There were three singles taken from the album which I remember feeling was a cash-in (not suspecting that at the end of the following decade acts like Moby and Massive Attack could licence every track of an album and still be cool). If it was it must at least felt like a sweet relief to Oakey to receive such success along with the attention after years as the darlings of a coterie of art students. And he and the personnel rose to the fame by looking like they were made out of marzipan icing in neon lurex, having started (or restarted) as a market-calling institution in waiting. For their part Heaven 17 did ok with songs both innovative and politically forceful (first single protested Ronald Reagan's election: Fascist Groove Thang) and they effortlessly adopted the dance-fever production that Oakey and Rushent almost patented.
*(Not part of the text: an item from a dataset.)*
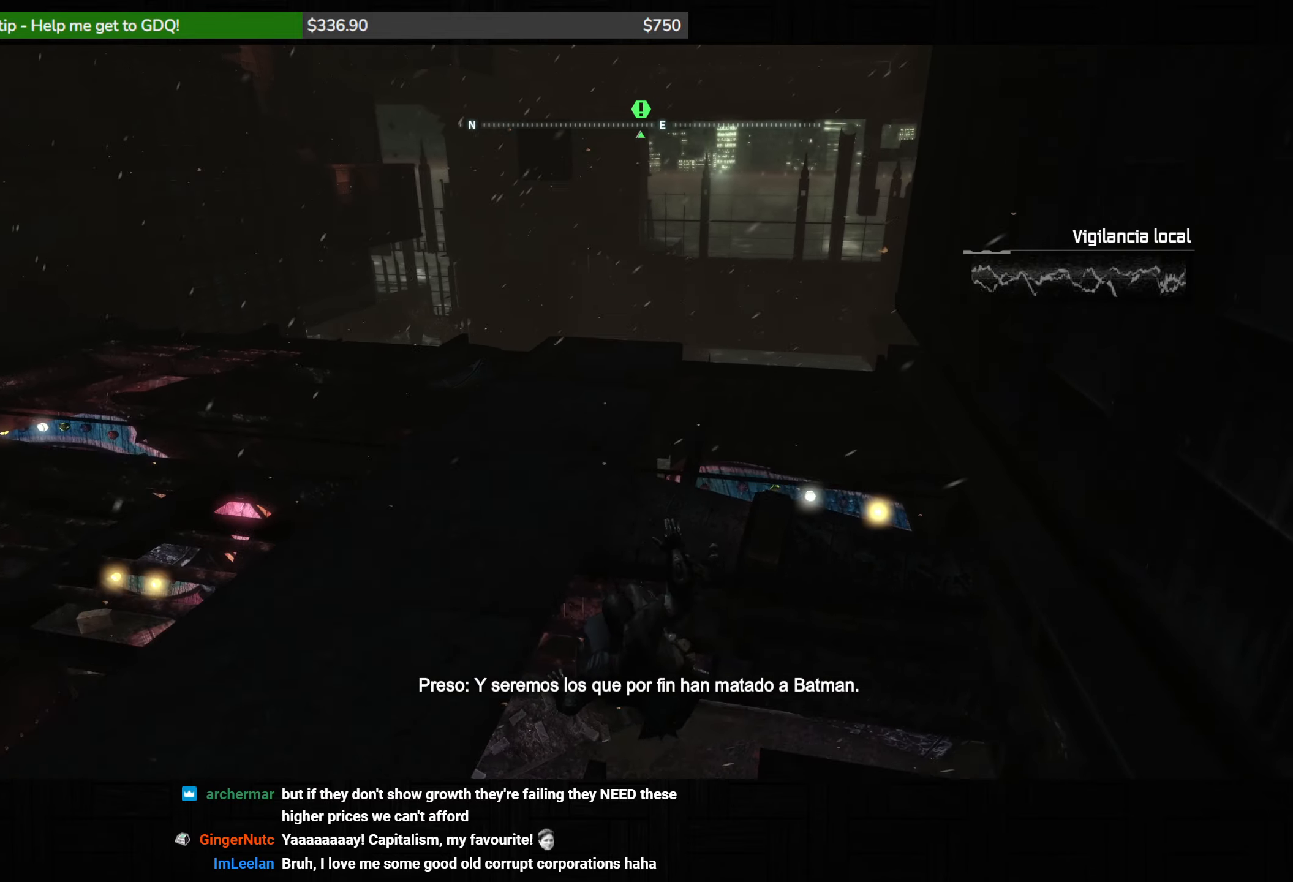
{"keys": ["a", "space", "w"], "mouse": [], "events": [[283, "space", "down"]]}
But, love or hate, Oakey and co's insistence on embracing the money and the fame was a lesson that stirred frowns from the post-punk punters but also a game plan for the likes of Ultravox (who'd also rejuvenated after an unresponsive '70s) or U2 (one of the few guitar bands allowed to be rock stars at the time). The whole question of selling out was made moot but not by the arrogance of a kid with a lucky break and funny hair who finally got to be a pop star but one who reserved his right to sing about what he wanted ... and some of that was love.